June 28, 1916: New York Yankee outfielder Lee Magee collects a record-tying four assists.

July 15, 1917: The Yankees send Lee Magee to the Browns for Armando Marsans.

April 18, 1919: Brooklyn's Larry Kopf returns to the Reds in exchange for OF Lee Magee.

February 10, 1920: Lee Magee, "wanting to make a clean breast of things," admits to NL Prexy Heydler and Cubs head William Veeck that he tried to "toss" a game with the Braves when he was with the Reds, but that the Reds won in the 13th. Heydler will later testify on June 8th that Magee told him he became suspicious that Hal Chase had double-crossed him and so he stopped payment on the check.
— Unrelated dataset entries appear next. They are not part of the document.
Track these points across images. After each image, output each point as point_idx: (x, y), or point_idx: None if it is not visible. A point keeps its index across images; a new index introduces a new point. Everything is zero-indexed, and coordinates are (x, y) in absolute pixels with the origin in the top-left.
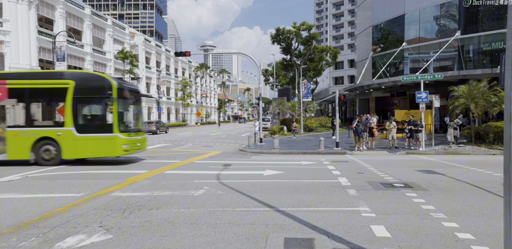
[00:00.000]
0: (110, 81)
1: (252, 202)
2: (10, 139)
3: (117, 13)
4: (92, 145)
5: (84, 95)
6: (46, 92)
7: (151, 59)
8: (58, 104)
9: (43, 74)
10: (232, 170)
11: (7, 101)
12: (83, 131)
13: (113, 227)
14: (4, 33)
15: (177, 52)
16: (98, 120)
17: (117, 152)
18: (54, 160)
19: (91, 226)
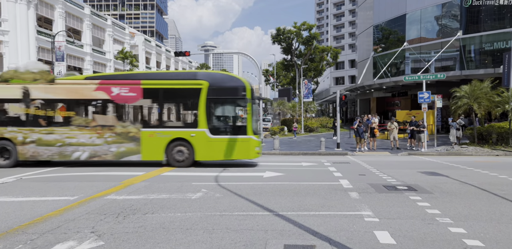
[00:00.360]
0: (244, 82)
1: (251, 206)
2: (144, 140)
3: (117, 13)
4: (226, 147)
5: (218, 96)
6: (179, 93)
7: (151, 59)
8: (191, 105)
9: (176, 74)
10: (231, 171)
11: (141, 102)
12: (216, 133)
13: (106, 233)
14: (2, 33)
15: (176, 52)
16: (232, 121)
17: (251, 155)
18: (186, 161)
19: (82, 232)
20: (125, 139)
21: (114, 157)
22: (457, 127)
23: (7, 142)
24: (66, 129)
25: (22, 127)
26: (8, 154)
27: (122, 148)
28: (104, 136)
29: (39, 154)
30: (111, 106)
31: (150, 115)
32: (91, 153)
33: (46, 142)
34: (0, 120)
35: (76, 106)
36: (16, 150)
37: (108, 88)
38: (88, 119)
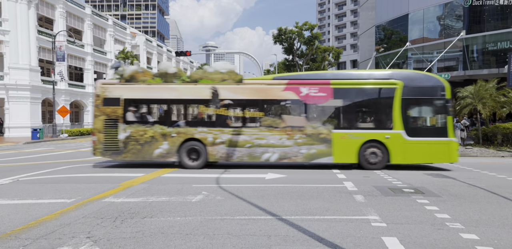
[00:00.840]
0: (442, 82)
1: (253, 210)
2: (336, 142)
3: (119, 13)
4: (424, 150)
5: (414, 96)
6: (372, 93)
7: (152, 60)
8: (385, 106)
9: (368, 74)
10: (233, 173)
11: (331, 102)
12: (413, 135)
13: (102, 238)
14: (3, 32)
15: (177, 52)
16: (430, 123)
17: (452, 158)
18: (379, 164)
19: (78, 237)
20: (315, 141)
21: (305, 159)
22: (461, 127)
23: (197, 143)
24: (255, 130)
25: (211, 128)
26: (195, 155)
27: (312, 150)
28: (294, 138)
29: (228, 155)
30: (300, 107)
31: (341, 116)
32: (281, 155)
33: (235, 143)
34: (190, 120)
35: (264, 106)
36: (206, 151)
37: (297, 88)
38: (277, 120)
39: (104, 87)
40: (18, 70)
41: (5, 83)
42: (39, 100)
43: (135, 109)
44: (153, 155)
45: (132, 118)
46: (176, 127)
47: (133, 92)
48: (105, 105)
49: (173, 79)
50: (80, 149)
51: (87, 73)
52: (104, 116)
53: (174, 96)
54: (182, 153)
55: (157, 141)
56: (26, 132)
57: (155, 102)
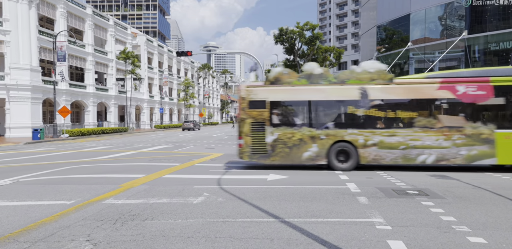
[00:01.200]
0: None
1: (255, 212)
2: (500, 142)
3: (120, 13)
4: None
5: None
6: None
7: (153, 60)
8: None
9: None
10: (234, 174)
11: (493, 100)
12: None
13: (102, 242)
14: (4, 32)
15: (178, 52)
16: None
17: None
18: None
19: (77, 240)
20: (476, 141)
21: (464, 160)
22: None
23: (347, 145)
24: (409, 131)
25: (362, 129)
26: (344, 156)
27: (473, 151)
28: (452, 138)
29: (381, 157)
30: (457, 106)
31: (505, 115)
32: (438, 157)
33: (388, 145)
34: (339, 122)
35: (417, 106)
36: (357, 153)
37: (452, 86)
38: (432, 120)
39: (249, 90)
40: (19, 70)
41: (6, 83)
42: (40, 100)
43: (281, 111)
44: (302, 158)
45: (279, 121)
46: (325, 129)
47: (278, 94)
48: (251, 108)
49: (319, 80)
50: (81, 150)
51: (88, 73)
52: (251, 119)
53: (321, 98)
54: (331, 155)
55: (305, 143)
56: (27, 132)
57: (301, 104)
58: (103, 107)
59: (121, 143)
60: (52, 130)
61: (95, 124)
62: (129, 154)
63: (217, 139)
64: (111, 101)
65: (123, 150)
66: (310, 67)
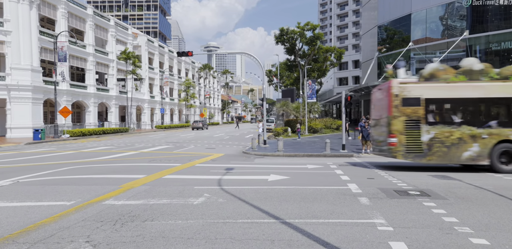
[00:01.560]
0: None
1: (256, 213)
2: None
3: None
4: None
5: None
6: None
7: (154, 60)
8: None
9: None
10: (235, 174)
11: None
12: None
13: (101, 243)
14: (5, 33)
15: (179, 52)
16: None
17: None
18: None
19: (76, 242)
20: None
21: None
22: None
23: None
24: None
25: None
26: (505, 158)
27: None
28: None
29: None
30: None
31: None
32: None
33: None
34: (503, 121)
35: None
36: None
37: None
38: None
39: (402, 87)
40: (19, 70)
41: (7, 83)
42: (41, 101)
43: (438, 109)
44: (461, 157)
45: (435, 119)
46: (487, 128)
47: (434, 91)
48: (404, 106)
49: (479, 77)
50: (82, 150)
51: (89, 74)
52: (404, 117)
53: (482, 95)
54: (494, 156)
55: (465, 143)
56: (28, 133)
57: (460, 102)
58: (104, 108)
59: (122, 144)
60: (53, 131)
61: (96, 124)
62: (130, 154)
63: (218, 140)
64: (112, 101)
65: (124, 150)
66: (469, 63)
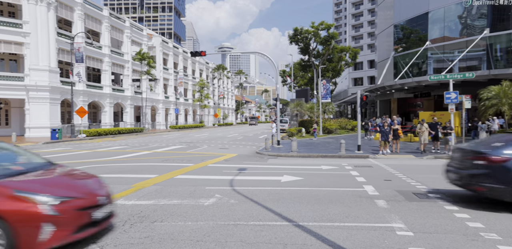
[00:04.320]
0: None
1: (268, 215)
2: None
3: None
4: None
5: None
6: None
7: (168, 60)
8: None
9: None
10: (248, 175)
11: None
12: None
13: (109, 244)
14: (24, 34)
15: (192, 52)
16: None
17: None
18: None
19: (84, 242)
20: None
21: None
22: (486, 129)
23: None
24: None
25: None
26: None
27: None
28: None
29: None
30: None
31: None
32: None
33: None
34: None
35: None
36: None
37: None
38: None
39: None
40: (38, 71)
41: (26, 84)
42: (58, 101)
43: None
44: None
45: None
46: None
47: None
48: None
49: None
50: (97, 150)
51: (105, 74)
52: None
53: None
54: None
55: None
56: (45, 132)
57: None
58: (120, 108)
59: (136, 143)
60: (69, 130)
61: (111, 124)
62: (144, 154)
63: (231, 140)
64: (127, 101)
65: (137, 150)
66: None
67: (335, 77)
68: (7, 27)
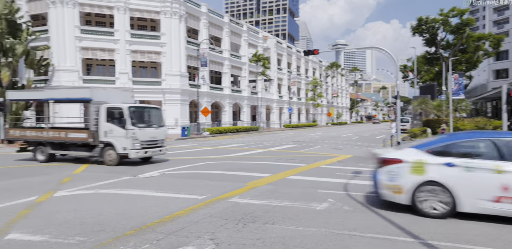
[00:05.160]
0: None
1: (388, 227)
2: None
3: (253, 20)
4: None
5: None
6: None
7: (282, 61)
8: None
9: None
10: (364, 179)
11: None
12: None
13: (224, 242)
14: (161, 45)
15: (305, 51)
16: None
17: None
18: None
19: (202, 238)
20: None
21: None
22: None
23: None
24: None
25: None
26: None
27: None
28: None
29: None
30: None
31: None
32: None
33: None
34: None
35: None
36: None
37: None
38: None
39: None
40: (171, 76)
41: (162, 88)
42: (187, 102)
43: None
44: None
45: None
46: None
47: None
48: None
49: None
50: (217, 147)
51: (225, 77)
52: None
53: None
54: None
55: None
56: (177, 130)
57: None
58: (237, 107)
59: (251, 142)
60: (196, 128)
61: (230, 123)
62: (258, 152)
63: (345, 140)
64: (244, 101)
65: (253, 148)
66: None
67: (469, 70)
68: (149, 39)
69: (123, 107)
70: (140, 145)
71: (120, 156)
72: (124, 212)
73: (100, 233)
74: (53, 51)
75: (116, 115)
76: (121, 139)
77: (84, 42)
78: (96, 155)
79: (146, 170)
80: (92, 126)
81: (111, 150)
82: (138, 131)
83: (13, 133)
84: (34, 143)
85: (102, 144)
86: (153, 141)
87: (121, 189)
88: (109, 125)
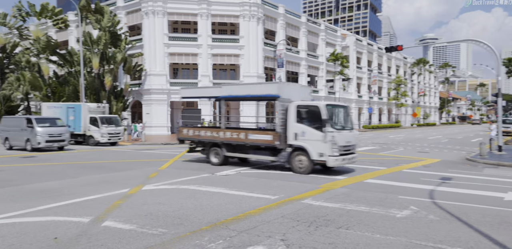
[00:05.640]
0: None
1: (483, 242)
2: None
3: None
4: None
5: None
6: None
7: (362, 59)
8: None
9: None
10: (454, 186)
11: None
12: None
13: (294, 244)
14: (240, 47)
15: (387, 47)
16: None
17: None
18: None
19: (273, 238)
20: None
21: None
22: None
23: None
24: None
25: None
26: None
27: None
28: None
29: None
30: None
31: None
32: None
33: None
34: None
35: None
36: None
37: None
38: None
39: None
40: (249, 77)
41: None
42: (264, 103)
43: None
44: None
45: None
46: None
47: None
48: None
49: None
50: None
51: (301, 77)
52: None
53: None
54: None
55: None
56: None
57: None
58: None
59: None
60: None
61: None
62: None
63: (433, 142)
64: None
65: None
66: None
67: None
68: (229, 43)
69: (319, 106)
70: (338, 151)
71: (314, 164)
72: (201, 208)
73: (179, 226)
74: (145, 58)
75: (310, 114)
76: (317, 143)
77: (172, 48)
78: (282, 160)
79: (223, 168)
80: (278, 127)
81: (302, 155)
82: (337, 135)
83: (187, 132)
84: (208, 144)
85: (291, 148)
86: (348, 147)
87: (199, 185)
88: (300, 126)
February 20, 1920: The Cubs give an unconditional release to Lee Magee after they learned a week ago from him that he had been betting against his team. Magee will sue the Cubs for his salary of $4,500 charging that his livelihood as a ball player was destroyed through the sudden canceling of his contract. The Cubs will ask for a dismissal of the suit, saying that "previous to the making of the contract the plaintiff was guilty of betting against the team of which he was a member, and sought to win bets by intentional bad playing to defeat said team."

June 9, 1920: Former Chicago OF Lee Magee loses his suit against the Cubs. He had charged that he was released without just cause last February. While on the witness stand, Magee admitted to having bet on a ball game between Boston and Cincinnati on July 25, 1918, while a member of the Reds.